Extrait du document:
◆ ◆ ◆

Professeur des académies de Lille, rennes et Bordeaux, Jean-Hugues Barthélémy dresse pour l’Institut Diderot un tableau bien sombre de la situation que traverse l’école française. Déplorant que la perte d’autorité ne puisse être retrouvée au sein du milieu scolaire, Dominique Lecourt, à la tête de l’Institut Diderot souligne également l’intérêt d’une note qui souligne les écueils scolaires que la campagne présidentielle n’a pas mis en lumière (classes surchargées, renoncement à la transmission, …).
L’Ecole française : un paradoxe social entretenu par les médias
Les médias ont trop souvent tendance à entretenir la confusion autour de « la crise de l’école française », cachant à dessin les inégalités présentes dès le collège et le lycée et les laissant ressurgir dès l’intégration des élèves en échec dans les universités où ils viennent hausser le taux d’échec. Cette problématique doit être mise en parallèle avec l’orientation intra-scolaire opérée par les lycées, où les élèves sont orientés par la volonté parentale et par mesure de respect de « quotas » dans des filières inadaptées à leurs compétences.

◆ ◆ ◆

Travail demandé: D'après l'extrait, qui est à la tête de l'Institut Diderot ? Le matériel est sans rapport avec l'extrait.

Matériel recueilli:
◆ ◆ ◆

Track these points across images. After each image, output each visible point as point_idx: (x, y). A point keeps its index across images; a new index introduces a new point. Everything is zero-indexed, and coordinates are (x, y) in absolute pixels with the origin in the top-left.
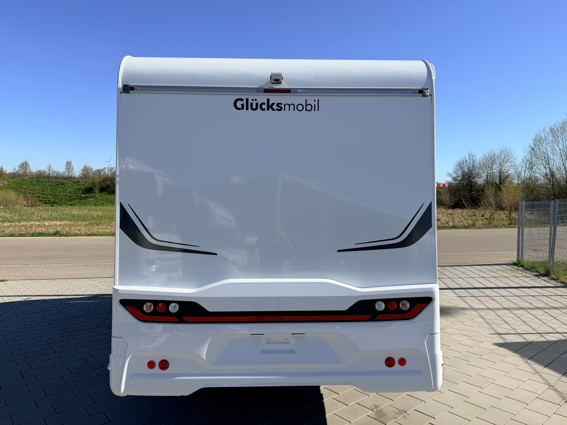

◆ ◆ ◆

Solution proposée: Dominique Lecourt.